Die Geschichte des Freiwilligen Sozialen Jahres begann vor 60 Jahren in der nordbayrischen Provinz. Bei der Hundertjahrfeier der Diakonie Neuendettelsau hatte der Pastor Hermann Dietzfelbinger junge Frauen dazu aufgerufen, „ein Jahr ihres Lebens für die Diakonie zu wagen“. Es ging darum, angesichts des Mitarbeitermangels im Nachkriegsdeutschland das Interesse an der Sozialarbeit zu wecken, außerdem sollte jungen Menschen Bildung für ihre Lebenspraxis vermittelt werden. Die Idee setzte sich schnell durch. Erst in kirchlichen Einrichtungen, später auch bei anderen Trägern sozialer Arbeit. Zehn Jahre später, im August 1964, verabschiedete der Bundestag ein Gesetz zur Förderung eines Freiwilligen Sozialen Jahres. Es wurde ein Erfolgsmodell. Bundesweit sind heute 100.000 Freiwillige im Einsatz, nicht nur im sozialen Bereich, sondern auch in Umwelt, Kultur und Sport. In Hamburg leisten allein bei der Diakonie 600 Menschen einen Freiwilligendienst.

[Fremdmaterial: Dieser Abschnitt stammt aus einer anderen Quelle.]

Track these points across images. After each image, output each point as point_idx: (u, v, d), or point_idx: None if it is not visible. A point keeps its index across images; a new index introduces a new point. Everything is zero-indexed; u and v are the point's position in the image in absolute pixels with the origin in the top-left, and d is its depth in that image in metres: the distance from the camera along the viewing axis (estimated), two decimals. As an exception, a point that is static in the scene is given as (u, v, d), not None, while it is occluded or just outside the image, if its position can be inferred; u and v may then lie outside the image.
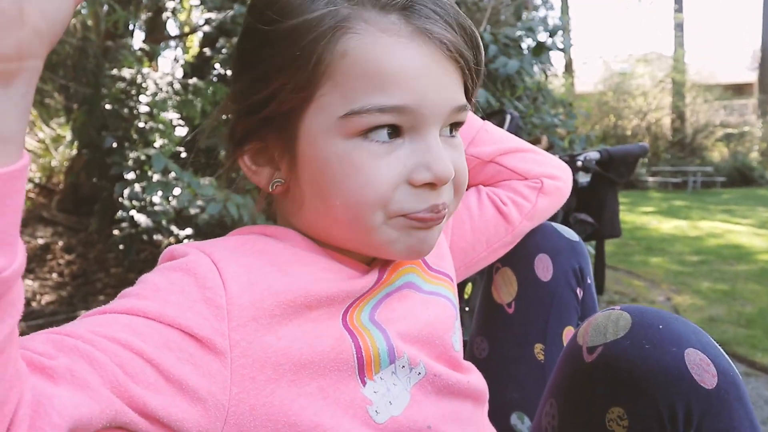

Für Margrit Sander war die Arbeit im Kinderheim „Friede“ eine völlig neue Erfahrung. Morgens um 7 Uhr ging es los, sechs Tage die Woche: Die Kinder anziehen, Windeln wechseln, füttern, spielen, aber auch Waschen und Putzen waren ihre Aufgaben. „Für alles gab es klare Regeln. Heute würde man vieles so nicht mehr machen“, sagt sie. Und manchmal war es auch ganz schön anstrengend. Es gab den frechen Lothar, der alle Kinder mit Scheuermittel einstäubte, wenn die jungen Helferinnen mal nicht hinschauten, und die süße Monika mit dem chinesischen Vater. Insgesamt war sie für 30 Kinder zuständig. „Ich hatte viel Verantwortung, das war eine große Herausforderung.“ Aber aufgeben sei für sie nicht infrage gekommen, auch nicht, als sie Weihnachten zum ersten Mal nicht bei ihren Eltern verbringen konnte. Es war ein gutes Jahr, sagt die Freiwillige der ersten Stunde. „Ich habe viel gelernt, bin selbstständig geworden.“

Der Abschied war schwer. Zurückgekehrt ist sie nicht wieder auf das Gelände in Prisdorf, auf dem die Großstadt-Mission heute eine Einrichtung für Menschen mit Behinderung und zwei Jugendwohngruppen unterhält. Aber das Jahr habe ihr Leben nachhaltig beeinflusst, sagt Margrit Sander. Nach der Ausbildung zur Sozialarbeiterin beriet sie 40 Jahre lang Jugendliche bei der Berufswahl. „Das hat auch mit der Arbeit im Kinderheim zu tun“, sagt sie. Ihre Begeisterung für den Dienst am Menschen hat sich auch in ihrer unmittelbaren Umgebung ausgewirkt. Als sie in Prisdorf aufhörte, begann ihre Freundin Dorothea Kaufmann dort zu arbeiten. Und auch ihre ältere Tochter Imke absolvierte nach dem Abitur ein Freiwilliges Soziales Jahr in einer Kirchengemeinde in Bergedorf. Mit direkten Folgen. Sie studierte Theologie, ist heute Pastorin in Eidelstedt.